How do you solve a problem like…

by Tommy

I connect my phone to the computer, intending to copy over the photos from RENT from the weekend, only to find a pop-up appear in iPhoto.

Pop-ups, both online and offline, are the bane of my computer use. I mean, I don’t want to be interrupted in what I’m doing for anything unimportant, which pop up messages almost universally are.

‘The hard-drive that iPhoto is using is low on disk space. Are you sure you should like to continue?”

I open Finder and look at the bottom of the screen to see just how much (or how little) space I have. 700 MBs. Hmm, doesn’t seem all that little, I think to myself – that’s a decent quality movie, or 2 House M.D. episodes. After tweeting my annoyance at the pop-up however, I find out that in fact, anything under a GB will cause my laptop not to work at optimal levels.

Day 9 – Reboot

I’d been having hard drive problems for a good while now, and I couldn’t trace them. The only big things on my laptop were my music collection (about 1,500 songs, or 8 GBs) and my photo collection (3,500 pictures, about 6 GBs) – so how come I have less than a GB free? My hard drive is 80 GBs, and I can account for 12 of that from two things – which are the only big things on my laptop, I know that. So where’s the rest of that?

I know that sys files will take up some space, but I’d be damned if they’d take up anywhere near half the HD space, let alone 68 GBs. My only guess was that lots of little things were hidden away in my desktop, library and downloads folders.

Something had to be done, I decided. I thought about restoring my laptop to factory defaults after backing up my merge 80 GBs onto Dad’s behemoth of a 320 GB external USB drive – but that would have required the Snow Leopard original install disks, and those CDs are kind of hard to come by in our house – along with various cables and such. And so, after some googling, I found out of a second solution which did much the same thing:

- Create a new user account
- Give it admin privileges, demote the old (to be deleted) account to ‘limited user’
- Delete the old account without saving the home folder.

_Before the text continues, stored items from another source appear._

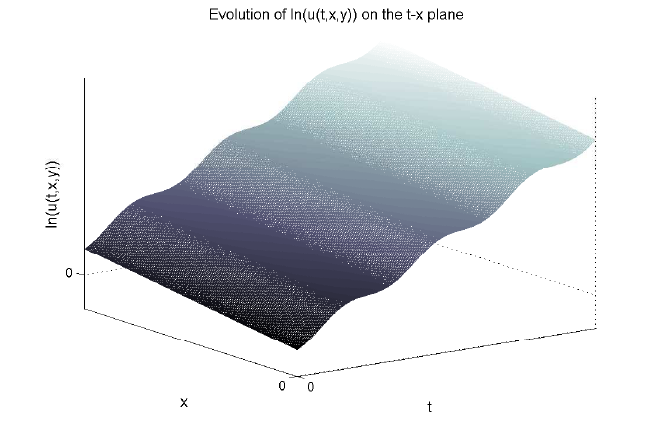
Figure 1. Qualitative evolution of the solution u ( t , x , y ) for the nonautonomous two-dimensional Black-Scholes-Merton Equation (34) in the “t-x” plane, when σ 1 , σ 2 , ρ are constants and r ( t ) = r 0 + ε sin ( ω t )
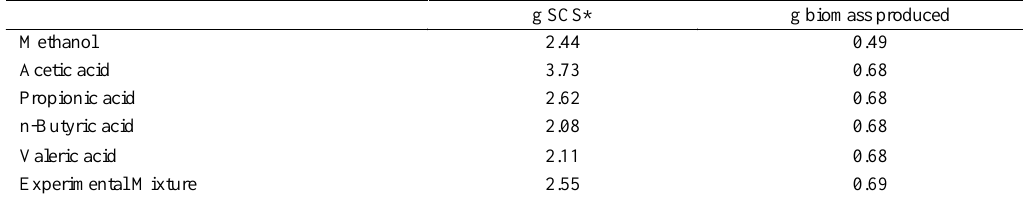
Table 7: Comparison of the methanol and VFA mixture based on stoichiometry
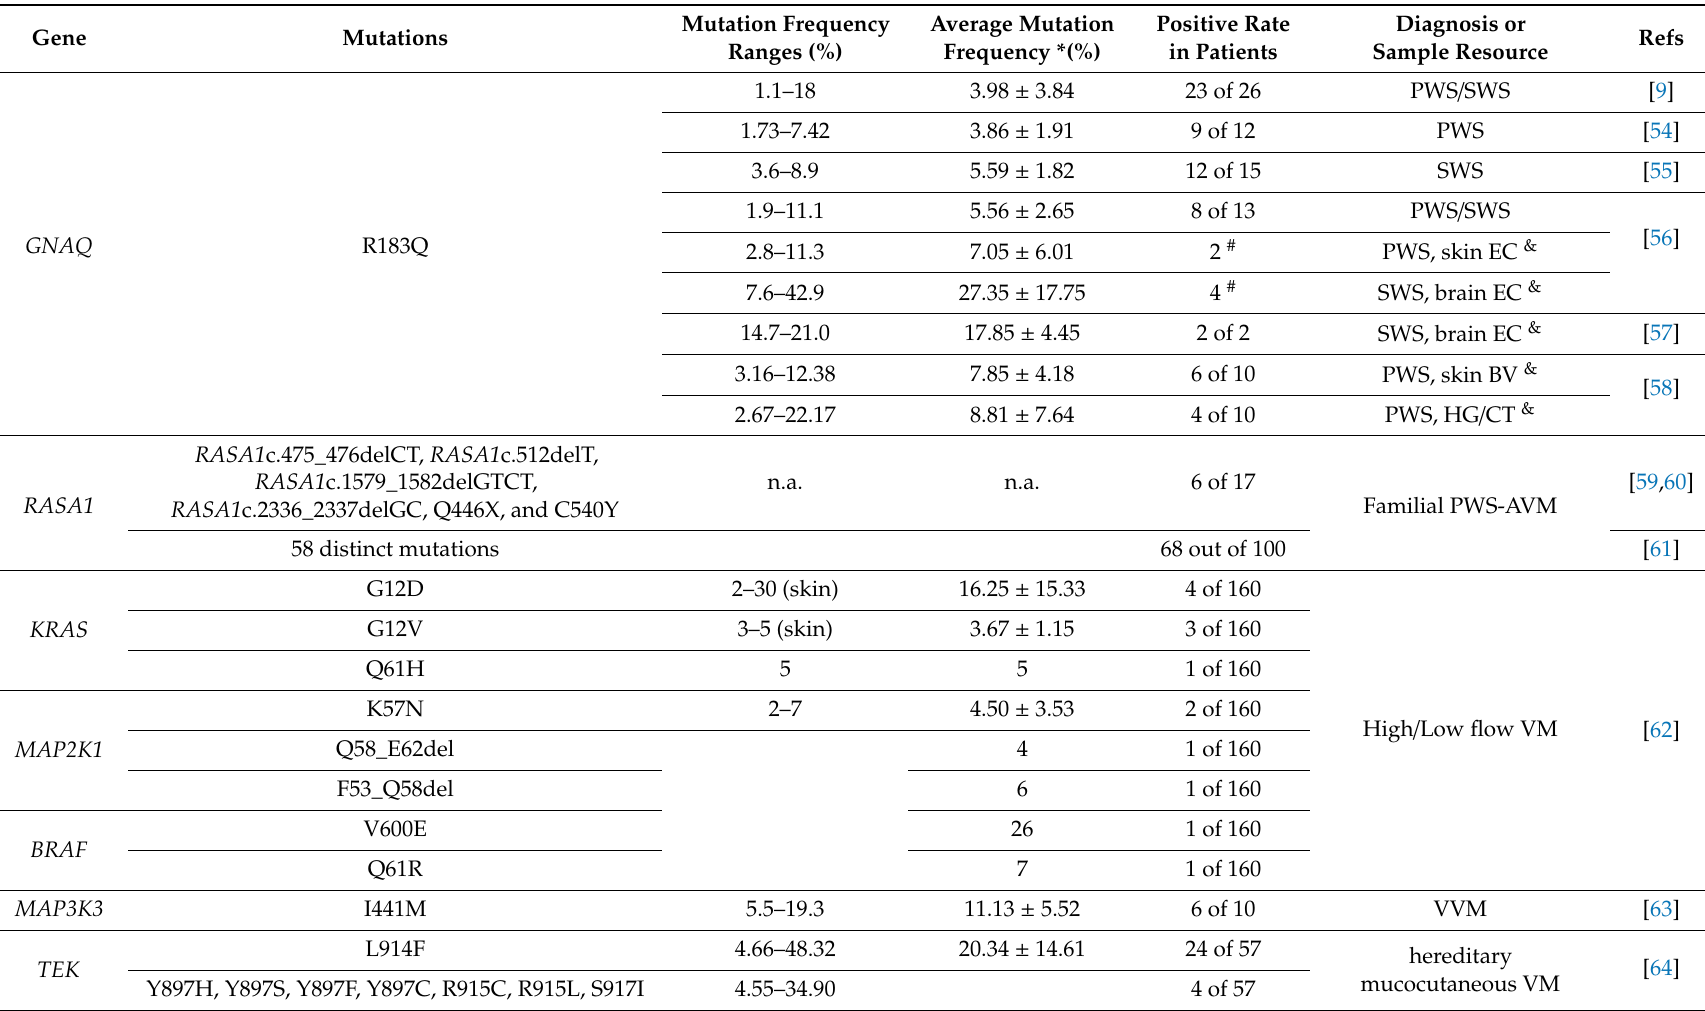
Table 1. Mutations involving PWS / SWS or associated vascular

And that’s what I did. The back up of the original “Tommy Collison” account took about an hour; during which time I ate dinner and did homework. Maybe it was my laptop on its last legs, but the process to delete “Tommy Collison” after creating the second account “Trust Tommy” took longer than expected because System Preferences crashed (colloquially known as “beach balling”) numerous times. After forcing a restart, the system gave way and let me delete myself.

After that, I logged into my new account – Trust Tommy. 26 GBs free, which jumped to 35 after I deleted the save of the Home folder that Mac OSX had made.

So, I’d effectively wiped everything off my laptop – save for the Applications folder. I also saved App Support and Prefs from the /Library folder. At 6 GBs in total, I deemed that a small price to pay to save those – it meant that everything else was just how I liked it

I left Dad’s hard drive copying back over stuff I needed overnight. Desktop and Downloads were known black spots for things getting stuck and then bloating the folders and the hard drives, so they were left untouched. Music, Pictures, App Settings and Prefs were the only things I felt I needed.

This morning, I looked at how much space I’d saved from nuking my own computer for the greater good. 5 GBs free.

Hang on – I didn’t do all that for 4.3 GBs. I looked at Music to make sure everything was in once. Music/iTunes/Library contained all the different artists – no problem there. However, /iTunes/Untitled also contained all my artists. I made untitled the last time I changed laptops and couldn’t save my music. It contained the contents of my iPhone’s music library copied back over onto a computer. And now my music was on my new account twice. I deleted Untitled, freeing up 8 GBs of space immediately. I went into iTunes and double checked that I could still play all my music, which I could, proving that /Untitled had been a duplicate.

And so, 12 GBs were free on my laptop. Much better.

Resetting up applications didn’t take long; Apps like NetNewsWire (RSS reader), EchoFon (desktop Twitter client) and Chax (iChat hack so as to allow MSN addresses) needed were just a quick login, while Chrome could be reconfigured easily by just importing the file of all my bookmarks, history and such. Mail.app was also very easy to set up.

From usage so far, all I can see that I’ve lost (which I knew before that I would lose) is song play counts. That’s where Last.FMcomes in – my play counts are now stored online and not on one machine, just for such an occasion as this.

Speaking of which, whenever I tried to use Last.FM on my old computer, it’d crash, forcing me to use the older (OS9) classic version. Now, I’m able to use the new version, which, critically, supports iPod scrobbling.

So, how do you solve a problem like no hard-drive space? Back it up, nuke it and start afresh.